Il y a du Dantec dans « L'alignement des équinoxes », premier roman noir (très noir) de Sébastien Raizer dans la Série Noire qui fête cette année son 70e anniversaire.
Pour rester dans les codes du genre, les deux héros du roman policier de Sébastien Raizer sont flics. Des inspecteurs de la criminelle au 36 quai des Orfèvres. Mais Papy Maigret est loin. Même San-Antonio semble banal à côté de Wolf et Silver.
Wolf, le mec, ancien commando dans l'armée, dur et solitaire. Silver, la fille, d'origine asiatique, adoptée par des Français moyens, dure et solitaire. Un couple sans en être un. Jamais ils ne se touchent. Respect, confiance, mais pas un gramme de tendresse entre eux. Logique quand on découvre un peu plus leurs personnalités. Ce ne sont pas des êtres humains que l'on aime croiser la nuit dans une ruelle mal éclairée. Et si par malheur vous vous retrouvez en garde à vue, priez pour ne jamais tomber entre leurs mains.
La police dans ce présent aux airs de futur proche ne supporte plus les dérives du code de procédure pénale. Si chaque suspect a droit à un avocat, bientôt chaque policier devra lui aussi avoir un défenseur tant le moindre clignement d'oeil ou éternuement peut se transformer en « agression caractérisée » ou « moyen de pression psychologique pour faire avouer un témoin ». Ils doivent souvent se contenter de faits divers routiniers comme ce suicide par pendaison d'un gamin dans un centre de réinsertion. « Allé tous crevé, Jihad ! » a-t-il laissé sur un bout de papier. Peu optimiste face à la dérive de notre société, Wolf constate amer que « décidément, le Jihad était à la mode dans ce monde où la mort était la dernière grande aventure qui ne discriminait personne, où l'extrême nihilisme tenait à la fois lieu de destin et de revanche sociale. »
Décapité
L'enquête au centre de ce thriller débute véritablement quand une patrouille de nuit est prévenue qu'un homme vient d'être assassiné dans un appartement parisien. Effectivement ils découvrent un corps... la tête quelques mètres plus loin. La tueuse, une jeune femme d'une beauté extrême, est assise dans un coin de la pièce. Devant elle le sabre de samouraï avec lequel elle a décapité sa victime est planté dans le plancher. Elle s'appelle Karen et va envahir l'esprit de Wolf chargé de l'interroger. Si elle reconnaît le meurtre, elle préfère philosopher que de s'expliquer. Le tuer était nécessaire pour atteindre le stade ultime de « l'alignement ». Folle ? Non car Silver comprend parfaitement la signification de cette démarche et que Wolf, lui aussi, semble sensible à cette théorie de « l'alignement des équinoxes » donnant son nom au roman.
Le texte devient encore plus symbolique, chaque personnage ayant plusieurs facettes, interférant les unes sur les autres au gré de leur avancement dans ce fameux « alignement ». En résumé, il est question de fin du monde, de végétalisme, de psychologie, de sexe, d'agriculture biologique (« un oxymore qui ne devrait pas exister ») et bien sûr de mort. Enfin, ce que l'on appelle communément la mort. Dans ce roman, il apparaît que parfois, un esprit a suffisamment de force intrinsèque pour survivre à son enveloppe charnelle.

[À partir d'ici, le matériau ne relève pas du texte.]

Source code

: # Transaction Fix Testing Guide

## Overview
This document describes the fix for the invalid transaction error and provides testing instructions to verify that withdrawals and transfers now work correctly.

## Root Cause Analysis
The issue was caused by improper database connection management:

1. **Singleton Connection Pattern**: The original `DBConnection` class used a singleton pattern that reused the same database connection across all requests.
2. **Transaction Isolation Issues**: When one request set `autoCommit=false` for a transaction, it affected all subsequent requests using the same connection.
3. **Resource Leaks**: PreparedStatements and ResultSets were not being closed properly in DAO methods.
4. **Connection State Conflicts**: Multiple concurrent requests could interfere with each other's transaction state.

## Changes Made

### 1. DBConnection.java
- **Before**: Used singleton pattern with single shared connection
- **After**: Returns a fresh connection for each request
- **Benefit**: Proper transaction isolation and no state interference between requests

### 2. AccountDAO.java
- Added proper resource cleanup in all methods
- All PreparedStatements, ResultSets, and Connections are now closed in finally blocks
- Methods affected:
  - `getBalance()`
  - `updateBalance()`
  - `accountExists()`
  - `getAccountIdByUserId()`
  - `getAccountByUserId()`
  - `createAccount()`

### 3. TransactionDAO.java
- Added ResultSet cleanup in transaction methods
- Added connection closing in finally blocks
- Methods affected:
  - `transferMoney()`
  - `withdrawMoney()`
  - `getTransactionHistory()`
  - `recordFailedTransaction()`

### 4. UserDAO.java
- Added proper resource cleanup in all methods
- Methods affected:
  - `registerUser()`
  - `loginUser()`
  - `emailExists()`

Beaucoup de fantastique, un peu de technique, de la baston, un « grand méchant » mémorable et vous voilà plongé dans 450 pages qui ne vous laissent pas indemnes. Et même si Sébastien Raizer, Français vivant à Kyoto, ne s'en réfère pas dans ses remerciement (il cite Mishima et Philip K. Dick), ce texte fait furieusement penser aux univers de Maurice G. Dantec. Et comme tout ne se termine pas forcément mal, une suite est annoncée en 2016.